What the task requires
Line by line, output the entries below exactly as they appear.

"""

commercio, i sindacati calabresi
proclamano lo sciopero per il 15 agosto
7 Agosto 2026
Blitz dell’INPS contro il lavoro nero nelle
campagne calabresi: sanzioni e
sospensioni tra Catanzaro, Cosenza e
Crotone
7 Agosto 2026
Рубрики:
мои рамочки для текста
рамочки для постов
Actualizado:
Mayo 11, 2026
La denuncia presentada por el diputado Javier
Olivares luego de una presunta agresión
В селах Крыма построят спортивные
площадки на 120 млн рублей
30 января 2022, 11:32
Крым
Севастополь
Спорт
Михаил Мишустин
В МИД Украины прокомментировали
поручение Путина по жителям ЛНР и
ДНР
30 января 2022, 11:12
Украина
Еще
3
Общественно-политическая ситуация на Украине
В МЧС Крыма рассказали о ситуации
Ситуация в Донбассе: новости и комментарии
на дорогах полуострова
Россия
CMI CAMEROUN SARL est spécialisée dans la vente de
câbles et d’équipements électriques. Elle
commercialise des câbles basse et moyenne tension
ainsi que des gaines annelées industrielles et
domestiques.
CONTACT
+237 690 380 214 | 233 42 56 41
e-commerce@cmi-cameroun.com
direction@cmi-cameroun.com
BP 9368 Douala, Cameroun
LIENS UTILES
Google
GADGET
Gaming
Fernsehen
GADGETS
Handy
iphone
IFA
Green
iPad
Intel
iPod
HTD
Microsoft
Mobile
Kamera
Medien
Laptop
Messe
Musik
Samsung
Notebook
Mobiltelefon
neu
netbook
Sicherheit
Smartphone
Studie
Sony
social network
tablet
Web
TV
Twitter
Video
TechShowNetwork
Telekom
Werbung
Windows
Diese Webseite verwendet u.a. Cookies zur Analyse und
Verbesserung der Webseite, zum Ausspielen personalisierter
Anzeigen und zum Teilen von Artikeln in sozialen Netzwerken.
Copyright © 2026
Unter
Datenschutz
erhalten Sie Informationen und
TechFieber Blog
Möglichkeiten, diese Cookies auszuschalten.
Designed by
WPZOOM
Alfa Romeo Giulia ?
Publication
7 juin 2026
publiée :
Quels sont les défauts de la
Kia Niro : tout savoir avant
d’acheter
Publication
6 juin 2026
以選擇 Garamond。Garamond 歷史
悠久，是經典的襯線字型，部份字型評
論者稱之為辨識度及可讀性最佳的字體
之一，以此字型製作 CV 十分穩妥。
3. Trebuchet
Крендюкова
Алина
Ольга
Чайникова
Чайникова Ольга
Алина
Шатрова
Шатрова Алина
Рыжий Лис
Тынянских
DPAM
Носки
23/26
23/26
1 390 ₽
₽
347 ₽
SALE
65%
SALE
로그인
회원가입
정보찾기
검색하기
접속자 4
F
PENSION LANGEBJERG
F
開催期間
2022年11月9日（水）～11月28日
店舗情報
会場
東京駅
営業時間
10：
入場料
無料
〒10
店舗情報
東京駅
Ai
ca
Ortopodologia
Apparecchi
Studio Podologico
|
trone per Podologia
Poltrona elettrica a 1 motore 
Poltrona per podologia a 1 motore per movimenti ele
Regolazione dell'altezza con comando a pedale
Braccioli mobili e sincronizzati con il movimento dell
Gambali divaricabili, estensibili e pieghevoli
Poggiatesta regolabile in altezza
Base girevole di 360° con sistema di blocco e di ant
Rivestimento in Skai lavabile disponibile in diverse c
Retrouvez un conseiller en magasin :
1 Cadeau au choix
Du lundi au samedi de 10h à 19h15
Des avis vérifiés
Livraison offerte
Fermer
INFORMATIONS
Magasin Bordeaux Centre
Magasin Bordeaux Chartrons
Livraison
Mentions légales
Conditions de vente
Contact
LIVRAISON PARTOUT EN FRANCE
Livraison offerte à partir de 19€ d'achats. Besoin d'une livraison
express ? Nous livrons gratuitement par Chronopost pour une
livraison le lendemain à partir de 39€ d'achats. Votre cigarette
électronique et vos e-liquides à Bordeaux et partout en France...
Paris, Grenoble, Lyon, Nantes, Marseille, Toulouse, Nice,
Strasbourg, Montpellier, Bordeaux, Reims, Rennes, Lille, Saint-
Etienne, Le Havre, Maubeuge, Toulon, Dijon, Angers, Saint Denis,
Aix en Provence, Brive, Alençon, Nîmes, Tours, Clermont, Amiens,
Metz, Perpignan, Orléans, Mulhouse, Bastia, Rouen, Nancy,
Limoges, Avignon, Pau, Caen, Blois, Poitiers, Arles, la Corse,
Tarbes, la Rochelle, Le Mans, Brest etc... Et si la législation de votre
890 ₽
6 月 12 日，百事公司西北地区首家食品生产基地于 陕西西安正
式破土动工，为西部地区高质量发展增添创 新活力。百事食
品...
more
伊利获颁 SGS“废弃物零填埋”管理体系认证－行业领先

"""

Answer below
commercio, i sindacati calabresi
proclamano lo sciopero per il 15 agosto
7 Agosto 2026
Blitz dell’INPS contro il lavoro nero nelle
campagne calabresi: sanzioni e
sospensioni tra Catanzaro, Cosenza e
Crotone
7 Agosto 2026
Рубрики:
мои рамочки для текста
рамочки для постов
Actualizado:
Mayo 11, 2026
La denuncia presentada por el diputado Javier
Olivares luego de una presunta agresión
В селах Крыма построят спортивные
площадки на 120 млн рублей
30 января 2022, 11:32
Крым
Севастополь
Спорт
Михаил Мишустин
В МИД Украины прокомментировали
поручение Путина по жителям ЛНР и
ДНР
30 января 2022, 11:12
Украина
Еще
3
Общественно-политическая ситуация на Украине
В МЧС Крыма рассказали о ситуации
Ситуация в Донбассе: новости и комментарии
на дорогах полуострова
Россия
CMI CAMEROUN SARL est spécialisée dans la vente de
câbles et d’équipements électriques. Elle
commercialise des câbles basse et moyenne tension
ainsi que des gaines annelées industrielles et
domestiques.
CONTACT
+237 690 380 214 | 233 42 56 41
e-commerce@cmi-cameroun.com
direction@cmi-cameroun.com
BP 9368 Douala, Cameroun
LIENS UTILES
Google
GADGET
Gaming
Fernsehen
GADGETS
Handy
iphone
IFA
Green
iPad
Intel
iPod
HTD
Microsoft
Mobile
Kamera
Medien
Laptop
Messe
Musik
Samsung
Notebook
Mobiltelefon
neu
netbook
Sicherheit
Smartphone
Studie
Sony
social network
tablet
Web
TV
Twitter
Video
TechShowNetwork
Telekom
Werbung
Windows
Diese Webseite verwendet u.a. Cookies zur Analyse und
Verbesserung der Webseite, zum Ausspielen personalisierter
Anzeigen und zum Teilen von Artikeln in sozialen Netzwerken.
Copyright © 2026
Unter
Datenschutz
erhalten Sie Informationen und
TechFieber Blog
Möglichkeiten, diese Cookies auszuschalten.
Designed by
WPZOOM
Alfa Romeo Giulia ?
Publication
7 juin 2026
publiée :
Quels sont les défauts de la
Kia Niro : tout savoir avant
d’acheter
Publication
6 juin 2026
以選擇 Garamond。Garamond 歷史
悠久，是經典的襯線字型，部份字型評
論者稱之為辨識度及可讀性最佳的字體
之一，以此字型製作 CV 十分穩妥。
3. Trebuchet
Крендюкова
Алина
Ольга
Чайникова
Чайникова Ольга
Алина
Шатрова
Шатрова Алина
Рыжий Лис
Тынянских
DPAM
Носки
23/26
23/26
1 390 ₽
₽
347 ₽
SALE
65%
SALE
로그인
회원가입
정보찾기
검색하기
접속자 4
F
PENSION LANGEBJERG
F
開催期間
2022年11月9日（水）～11月28日
店舗情報
会場
東京駅
営業時間
10：
入場料
無料
〒10
店舗情報
東京駅
Ai
ca
Ortopodologia
Apparecchi
Studio Podologico
|
trone per Podologia
Poltrona elettrica a 1 motore 
Poltrona per podologia a 1 motore per movimenti ele
Regolazione dell'altezza con comando a pedale
Braccioli mobili e sincronizzati con il movimento dell
Gambali divaricabili, estensibili e pieghevoli
Poggiatesta regolabile in altezza
Base girevole di 360° con sistema di blocco e di ant
Rivestimento in Skai lavabile disponibile in diverse c
Retrouvez un conseiller en magasin :
1 Cadeau au choix
Du lundi au samedi de 10h à 19h15
Des avis vérifiés
Livraison offerte
Fermer
INFORMATIONS
Magasin Bordeaux Centre
Magasin Bordeaux Chartrons
Livraison
Mentions légales
Conditions de vente
Contact
LIVRAISON PARTOUT EN FRANCE
Livraison offerte à partir de 19€ d'achats. Besoin d'une livraison
express ? Nous livrons gratuitement par Chronopost pour une
livraison le lendemain à partir de 39€ d'achats. Votre cigarette
électronique et vos e-liquides à Bordeaux et partout en France...
Paris, Grenoble, Lyon, Nantes, Marseille, Toulouse, Nice,
Strasbourg, Montpellier, Bordeaux, Reims, Rennes, Lille, Saint-
Etienne, Le Havre, Maubeuge, Toulon, Dijon, Angers, Saint Denis,
Aix en Provence, Brive, Alençon, Nîmes, Tours, Clermont, Amiens,
Metz, Perpignan, Orléans, Mulhouse, Bastia, Rouen, Nancy,
Limoges, Avignon, Pau, Caen, Blois, Poitiers, Arles, la Corse,
Tarbes, la Rochelle, Le Mans, Brest etc... Et si la législation de votre
890 ₽
6 月 12 日，百事公司西北地区首家食品生产基地于 陕西西安正
式破土动工，为西部地区高质量发展增添创 新活力。百事食
品...
more
伊利获颁 SGS“废弃物零填埋”管理体系认证－行业领先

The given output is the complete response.